Ursula Schneeberger: „Wenn diese Ausstellung helfen könnte, das Interesse an unserer ehrenamtlichen Arbeit zu steigern, wäre das schön. Wenn wir ein paar neue Mitstreiter oder auch nur einzigen fänden, wäre das noch schöner.“
Der Aufruf des Pfarrers
Alles fing 2002 mit einem Zeitungsartikel an. In dem suchte Pfarrer Wilfried Geyer, der damalige evangelische Gefängnisgeistliche in Ebrach, Menschen für Besuche bei Gefangenen ohne tragfähige soziale Kontakte.
Nach gründlicher Einweisung und Warnungen, sich von der „schwierigen Klientel“ nicht über den Tisch ziehen zu lassen, wagten sich sechs Kandidaten und Kandidatinnen auf das unsichere Parkett. Eine davon war Ursula Schneeberger.
„Ich sagte zu dem jungen Mann: Guten Tag, Herr Pfarrer Geyer sagte mir, dass sie besucht werden wollen“, erinnert sie sich an die erste Begegnung mit einem jungen Häftling. „Doch der Junge sagte mit leicht russischem Akzent: Ich wollte nicht besucht werden. Pfarrer ist gekommen und hat so lange auf mich eingeredet ,bis ich ja gesagt habe.“ Jetzt steh ich da wie ein Depp, sei ihr durch den Kopf geschossen. Da habe sie angefangen zu lachen: „Da hat uns der Pfarrer ja schön reingelegt. Und was machen wir jetzt?“ Darauf der junge Mann gnädig: „Wo sie schon mal da sind, können sie auch bleiben.“
„Wenn ich später von dieser Erfahrung berichtete, kam fast immer der Kommentar: Spätestens an dieser Stelle wäre ich umgedreht und gegangen“, berichtet Schneeberger. „Ich ging nicht.“ Und das sei der Beginn einer wunderbaren Freundschaft gewesen. Auch später seien die befürchteten Schwierigkeiten ausgeblieben. Bis zum heutigen Tag sei sie nie über den Tisch gezogen worden und auch nie an Nähe und Distanz gescheitert, bilanziert die ehrenamtliche Helferin im Ebracher Knast.
Ohne Humor geht es nicht
Im Nachhinein glaube sie, dass Lebenserfahrung und persönliche Einstellung eine wesentliche Rolle spielen. Humor sei wichtig, er helfe über traurige Dinge hinweg und sei eine Form von Souveränität.
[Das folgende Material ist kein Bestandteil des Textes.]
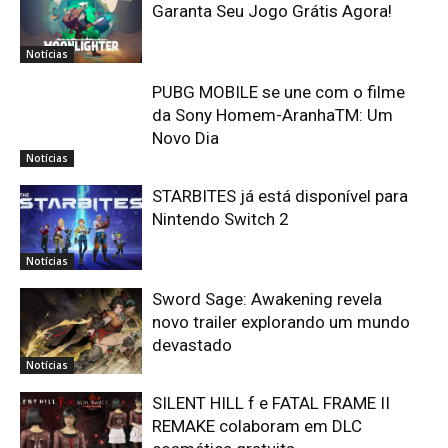
Garanta Seu Jogo Grátis Agora!
Notícias
PUBG MOBILE se une com o filme
da Sony Homem-AranhaTM: Um
Novo Dia
Notícias
STARBITES já está disponível para
Nintendo Switch 2
Notícias
Sword Sage: Awakening revela
novo trailer explorando um mundo
devastado
Notícias
SILENT HILL f e FATAL FRAME II
REMAKE colaboram em DLC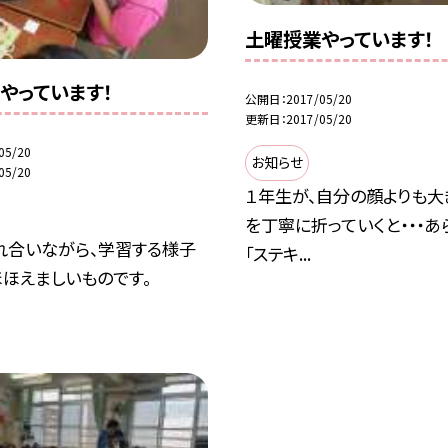
土曜授業やっています！
やっています！
公開日
2017/05/20
更新日
2017/05/20
05/20
お知らせ
05/20
１年生が、自分の顔よりも
を丁寧に折っていくと・・・
れ合いながら、学習する様子
「ステキ...
ほえましいものです。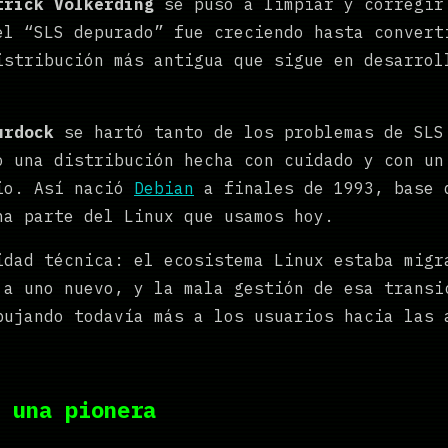
trick Volkerding
se puso a limpiar y corregir
el “SLS depurado” fue creciendo hasta convert
istribución más antigua que sigue en desarrol
urdock
se hartó tanto de los problemas de SLS
o una distribución hecha con cuidado y con un
io. Así nació
Debian
a finales de 1993, base 
a parte del Linux que usamos hoy.
idad técnica: el ecosistema Linux estaba migr
 a uno nuevo, y la mala gestión de esa transi
pujando todavía más a los usuarios hacia las 
 una pionera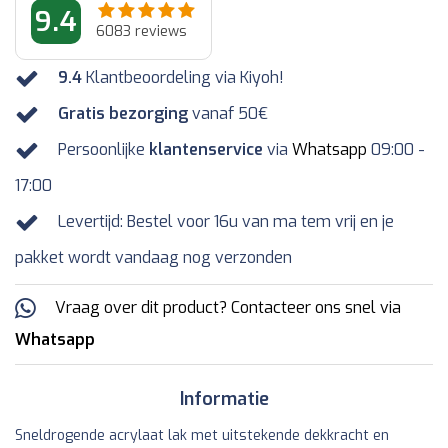
9.4
6083
reviews
9.4
Klantbeoordeling via Kiyoh!
Gratis bezorging
vanaf 50€
Persoonlijke
klantenservice
via
Whatsapp
09:00 -
17:00
Levertijd: Bestel voor 16u van ma tem vrij en je
pakket wordt vandaag nog verzonden
Vraag over dit product? Contacteer ons snel via
Whatsapp
Informatie
Sneldrogende acrylaat lak met uitstekende dekkracht en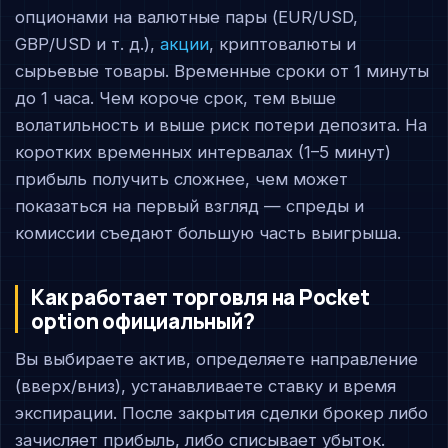
опционами на валютные пары (EUR/USD,
GBP/USD и т. д.),
акции
, криптовалюты и
сырьевые товары. Временные сроки от 1 минуты
до 1 часа. Чем короче срок, тем выше
волатильность и выше риск потери депозита. На
коротких временных интервалах (1–5 минут)
прибыль получить сложнее, чем может
показаться на первый взгляд — спреды и
комиссии съедают большую часть выигрыша.
Как работает торговля на Pocket
option официальный?
Вы выбираете актив, определяете направление
(вверх/вниз), устанавливаете ставку и время
экспирации. После закрытия сделки брокер либо
зачисляет прибыль, либо списывает убыток.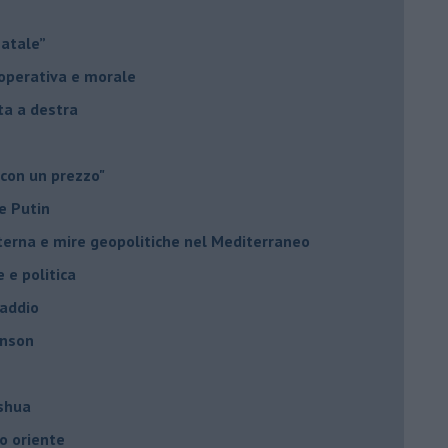
Natale”
à operativa e morale
sta a destra
 con un prezzo"
e Putin
nterna e mire geopolitiche nel Mediterraneo
e e politica
 addio
hnson
oshua
o oriente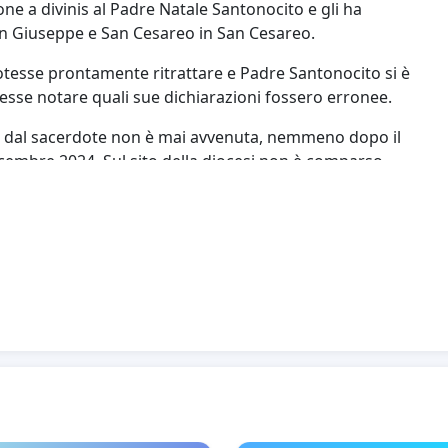
e a divinis al Padre Natale Santonocito e gli ha
San Giuseppe e San Cesareo in San Cesareo.
otesse prontamente ritrattare e Padre Santonocito si è
acesse notare quali sue dichiarazioni fossero erronee.
o dal sacerdote non è mai avvenuta, nemmeno dopo il
icembre 2024. Sul sito della diocesi non è comparso
agate da dati di fatto facilmente constatabili da tutti i
ronunciato da Benedetto XVI nella sua
Declaratio
e
e lingue volgari, (vedasi in aggiunta il recente studio
bUs-K5KjY&t=553s
) considerato che il P. Santonocito ha
lla costituzione Universi Dominici Gregis che non
 punto, delle affermazioni di Padre Natale Santonocito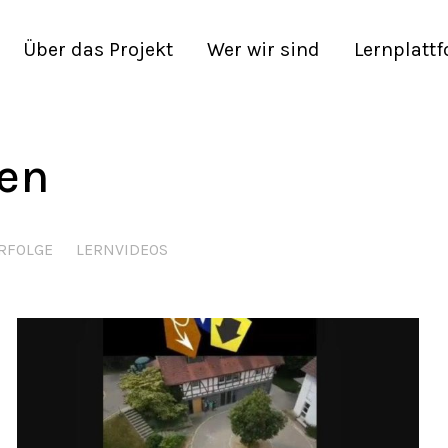
Über das Projekt
Wer wir sind
Lernplatt
len
ERFOLGE
LERNVIDEOS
„Die Jungs“ hätten ein feines Gespür. Wichtig für das Gelingen eines Kontaktes sei die Begegnung auf Augenhöhe. Ursula Schneeberger: „Der Respekt, dem ich dem anderen entgegenbringe, kommt zurück.“ Ganz so wie es Norbert Merz, der 2014 verstorbene Mentor der ehrenamtlichen Helfer im Strafvollzug in Bayern immer erklärt habe: „Ich gehe als Mensch zum Menschen.“
Bis 2007 waren die Ehrenamtlichen Einzelkämpfer, dann schlossen sie sich zwecks besserer Effektivität ihrer Arbeit zum Verein „Schritt für Schritt“ zusammen. Nicht zuletzt durch die Großzügigkeit von Sponsoren allen voran den Frauen vom Club „Inner Wheel Steigerwald“, war es fortan möglich, größere Projekte anzugehen. So finanzierte der Verein Klavierunterricht, Rap-Workshops, Kurse für „Gewaltfreie Kommunikation“, Material für die Gruppenarbeit und vieles mehr.
Unterstützung bei ihrer Arbeit bekommen die Ehrenamtlichen von Schritt für Schritt von den hauptamtlichen Bediensteten der JVA. Es herrscht dabei quasi eine Aufgabenteilung. Ursula Schneeberger: „Wir verstehen uns nicht als Konkurrenz zur hauptamtlichen Arbeit, allenfalls als eine gute Ergänzung, vor allem für die emotionalen Bedürfnisse der jungen Gefangenen.“ Dies werde von „den Jungs“ wiederum durch Respekt, Achtung und Zuneigung honoriert.
Für Ebrachs Bürgermeister Max-Dieter Schneider zeigt die Ausstellung, wie wichtig die Arbeit des Gefangenenhilfsvereins ist. Das unterstrich er bei der von einem Gefangenen auf der Gitarre mit selbst komponierten Stücken umrahmten Eröffnung. Nach Ansicht des Vorsitzenden des Anstaltsbeirats, des Landtagsabgeordneten Heinrich Rudrof, ist das Wirken und Engagement des Vereins im Dienste der Resozialisierung nicht hoch genug einzuschätzen.
Für Museumsleiter Viktor Fieger stellen Ebrach und die JVA eine untrennbare Einheit dar. Deshalb versuche das Museum immer wieder, das Geschehen innerhalb der Mauern des ehemaligen Zisterzienserkloster durch Sonderausstellungen transparent zu machen.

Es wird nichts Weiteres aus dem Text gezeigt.